/---
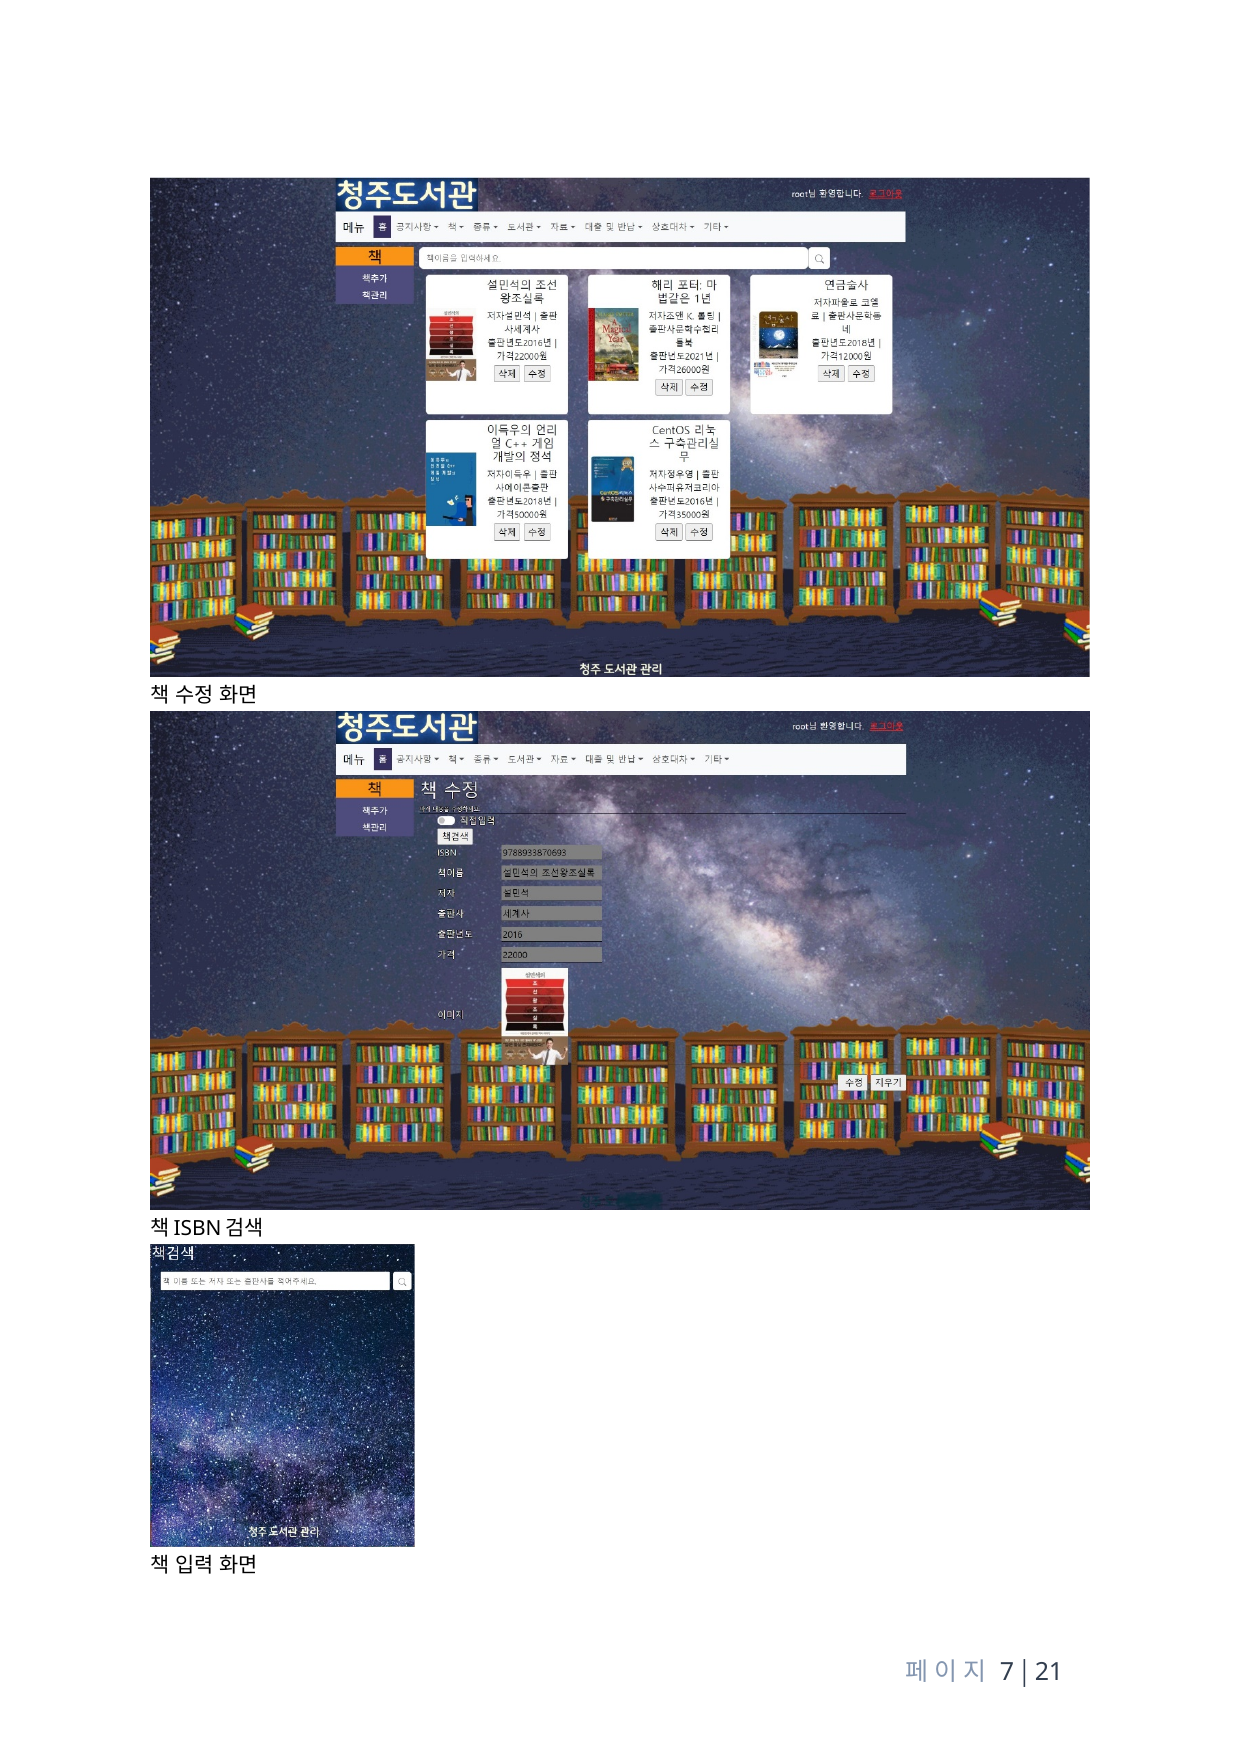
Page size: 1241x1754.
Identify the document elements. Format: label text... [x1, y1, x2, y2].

picture [150, 1244, 415, 1547]
text 책 관리 화면 책 수정 화면 책ISBN검색 책 입력 화면 [150, 1210, 1090, 1579]
picture [150, 177, 1090, 677]
picture [150, 711, 1090, 1210]
text 책 관리 화면 책 수정 화면 책ISBN검색 책 입력 화면 [150, 677, 1090, 711]
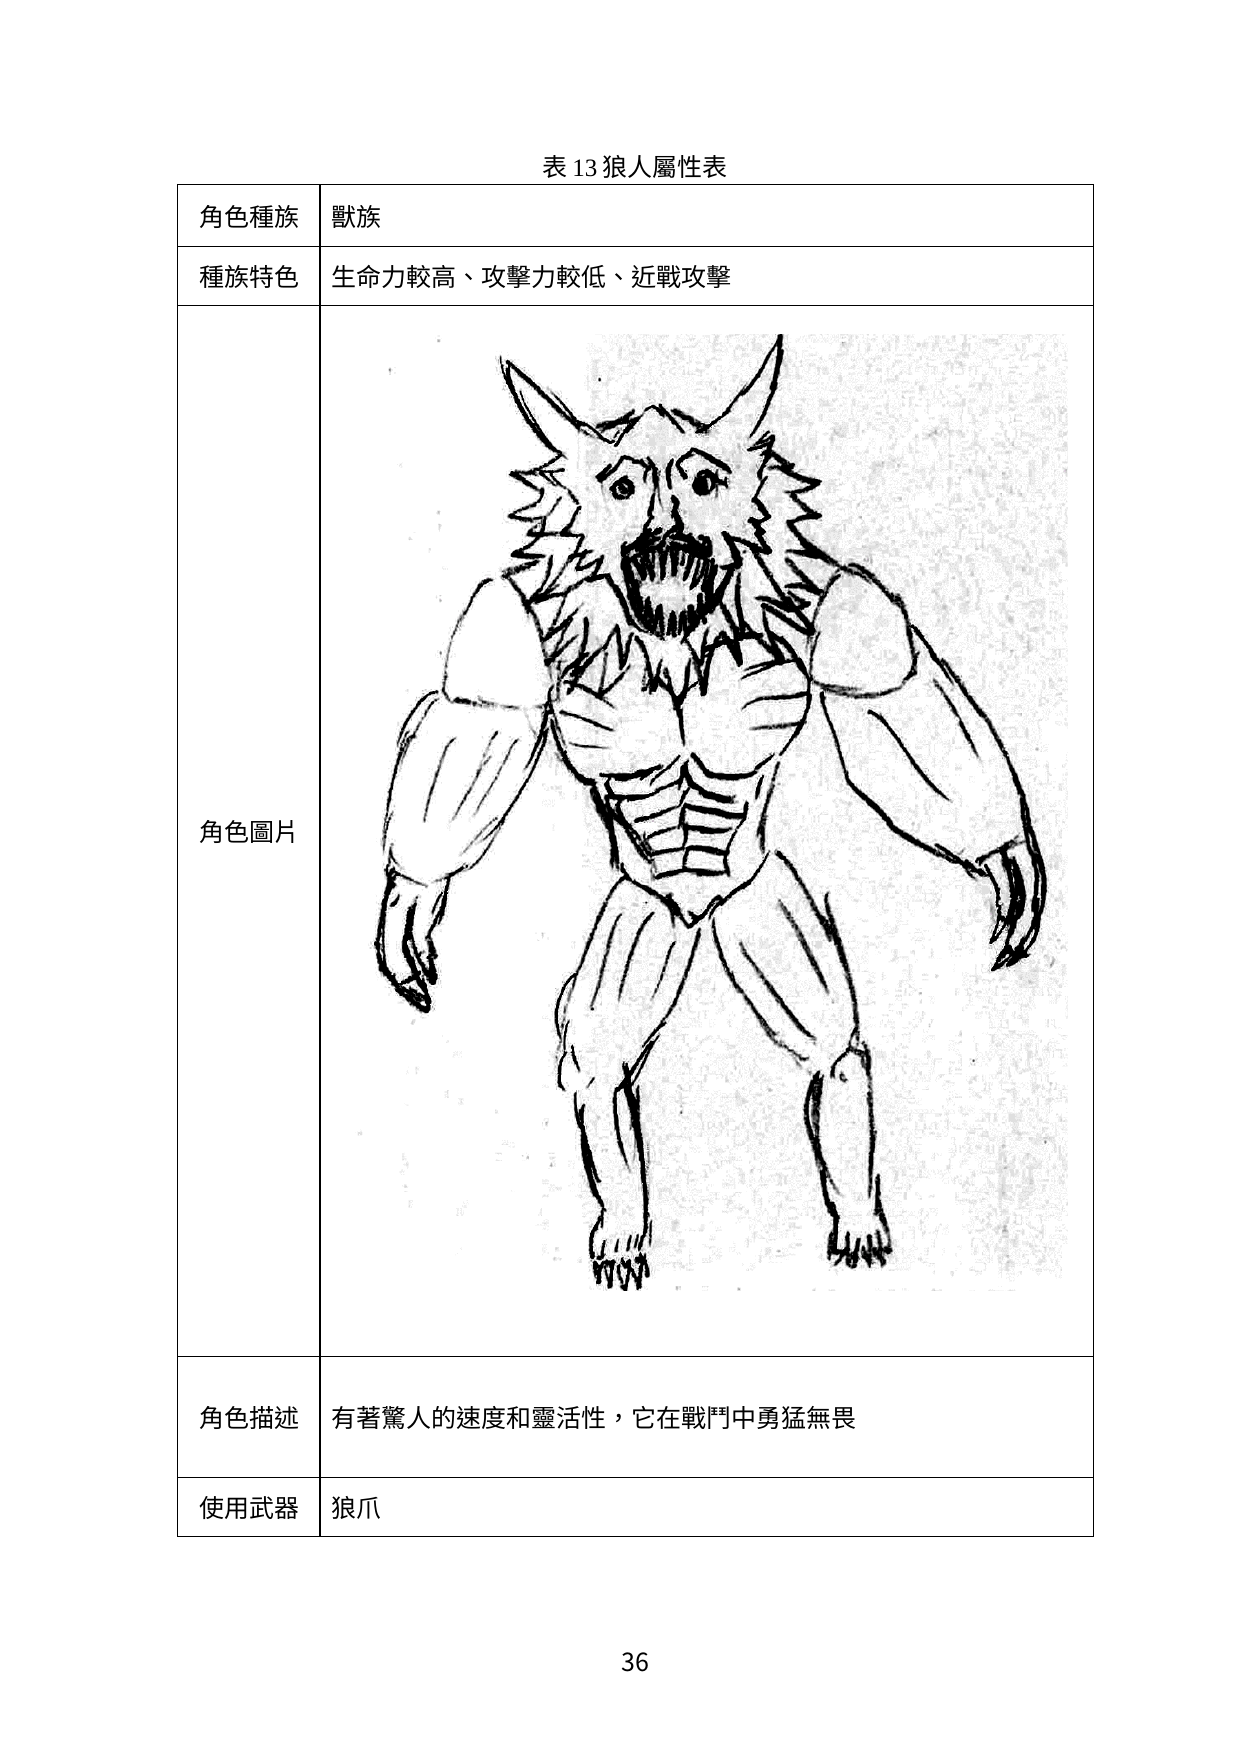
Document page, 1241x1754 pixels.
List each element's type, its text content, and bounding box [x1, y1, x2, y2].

table_header 角色種族 [178, 185, 319, 246]
table_cell 生命力較高、攻擊力較低、近戰攻擊 [321, 247, 1093, 305]
table_cell 角色描述 [178, 1357, 319, 1477]
table_cell 種族特色 [178, 247, 319, 305]
text 表13 狼人屬性表 [177, 148, 1092, 184]
picture [346, 334, 1068, 1291]
table_cell 有著驚人的速度和靈活性，它在戰鬥中勇猛無畏 [321, 1357, 1093, 1477]
table_cell 狼爪 [321, 1478, 1093, 1536]
table_cell 使用武器 [178, 1478, 319, 1536]
table_header 獸族 [321, 185, 1093, 246]
table_cell 角色圖片 [178, 306, 319, 1356]
table_cell [321, 306, 1093, 1356]
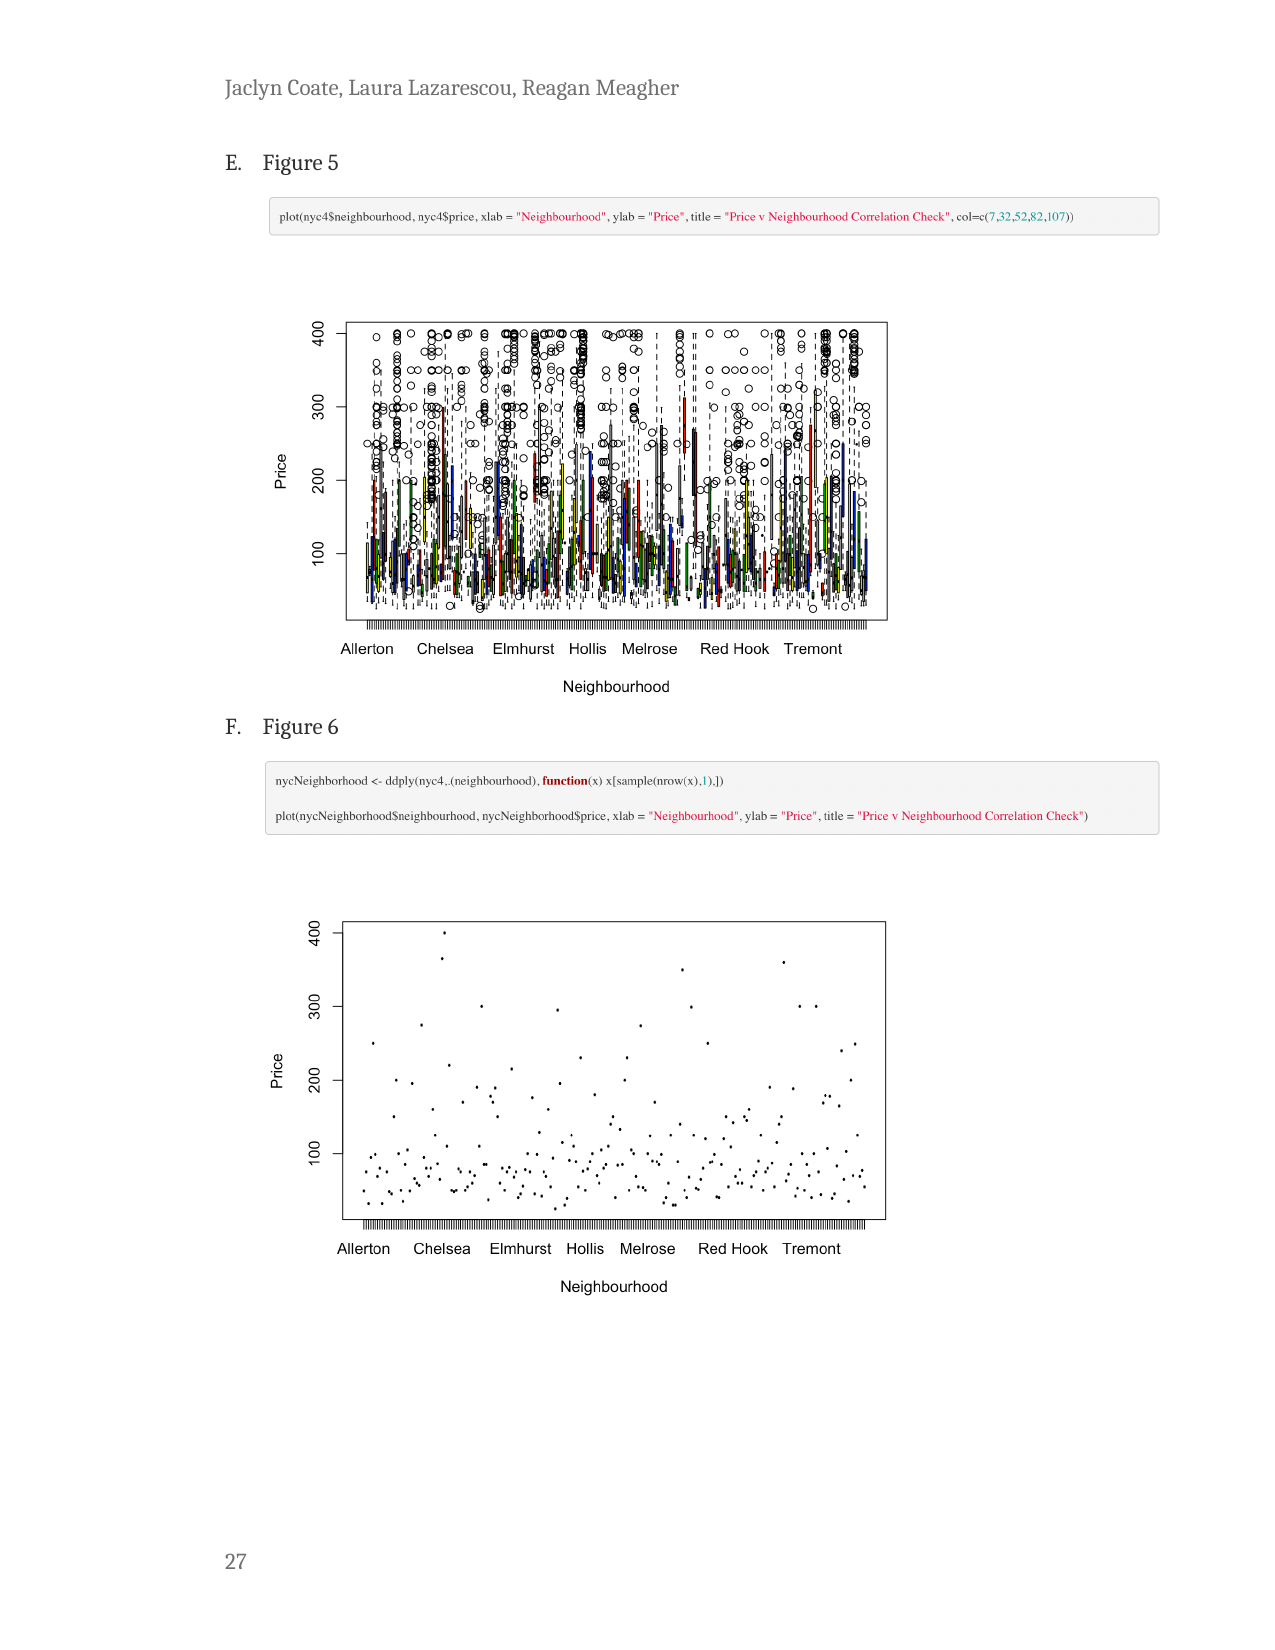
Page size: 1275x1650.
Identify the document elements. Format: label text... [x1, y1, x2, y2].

picture [262, 758, 1163, 1297]
picture [262, 194, 1163, 697]
subtitle Figure 5 [225, 150, 1087, 176]
subtitle Figure 6 [225, 714, 1087, 740]
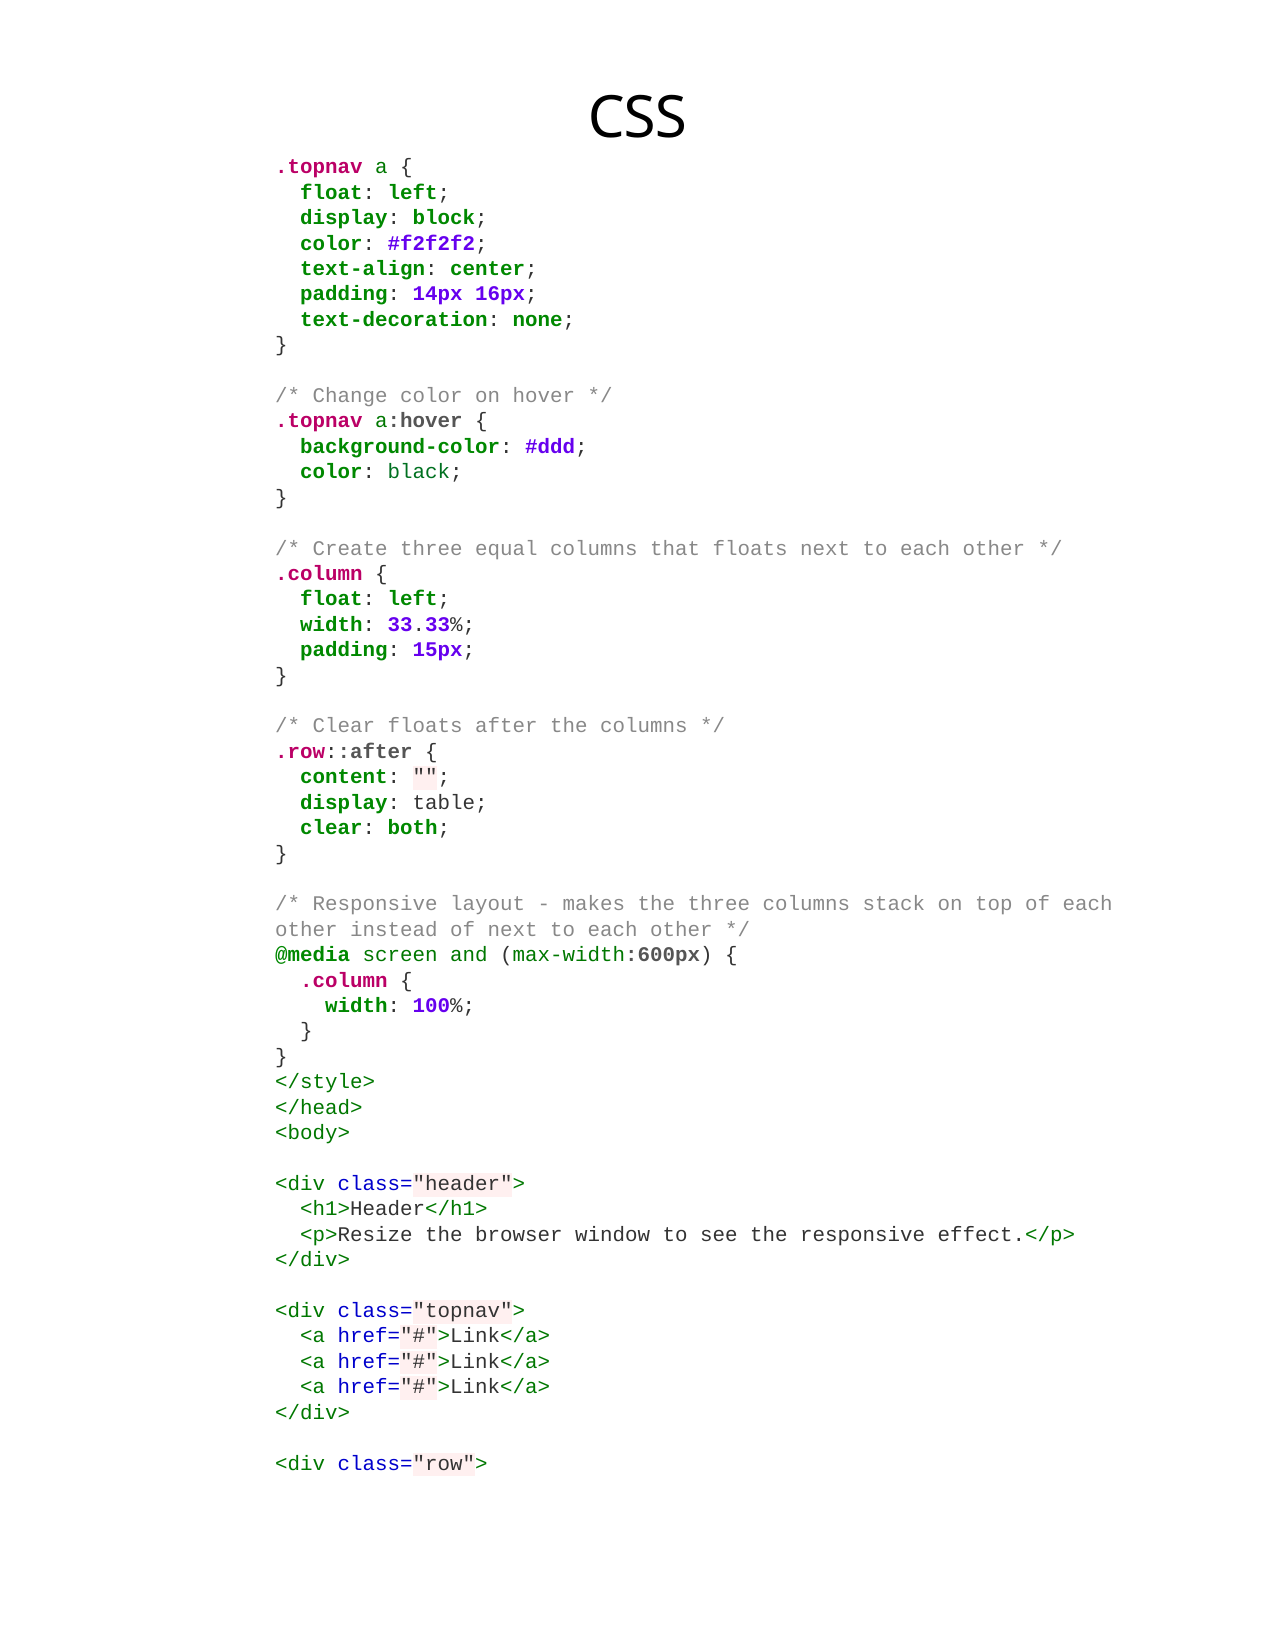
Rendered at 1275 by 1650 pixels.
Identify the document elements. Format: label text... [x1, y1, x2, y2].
\---
> _WHAT NEEDS TO BE DONE_: When you copy the data, keep every line exact and drop the pictures.

> _REPLY TO THE EXERCISE_:
Page size: 1241x1754.
Identify the document elements. Format: label text... [x1, y1, x2, y2].

picture [150, 1244, 415, 1547]
text 책 관리 화면 책 수정 화면 책ISBN검색 책 입력 화면 [150, 1210, 1090, 1579]
picture [150, 177, 1090, 677]
picture [150, 711, 1090, 1210]
text 책 관리 화면 책 수정 화면 책ISBN검색 책 입력 화면 [150, 677, 1090, 711]
Document page, 1241x1754 pixels.
List each element's type, its text content, and bounding box [x1, y1, x2, y2].

table_header 角色種族 [178, 185, 319, 246]
table_cell 生命力較高、攻擊力較低、近戰攻擊 [321, 247, 1093, 305]
table_cell 角色描述 [178, 1357, 319, 1477]
table_cell 種族特色 [178, 247, 319, 305]
text 表13 狼人屬性表 [177, 148, 1092, 184]
picture [346, 334, 1068, 1291]
table_cell 有著驚人的速度和靈活性，它在戰鬥中勇猛無畏 [321, 1357, 1093, 1477]
table_cell 狼爪 [321, 1478, 1093, 1536]
table_cell 使用武器 [178, 1478, 319, 1536]
table_header 獸族 [321, 185, 1093, 246]
table_cell 角色圖片 [178, 306, 319, 1356]
table_cell [321, 306, 1093, 1356]
Page size: 1275x1650.
Identify the document elements. Format: label text... [x1, y1, x2, y2].

picture [262, 758, 1163, 1297]
picture [262, 194, 1163, 697]
subtitle Figure 5 [225, 150, 1087, 176]
subtitle Figure 6 [225, 714, 1087, 740]
Rendered at 1275 by 1650 pixels.
Identify the document elements. Format: label text... [x1, y1, x2, y2].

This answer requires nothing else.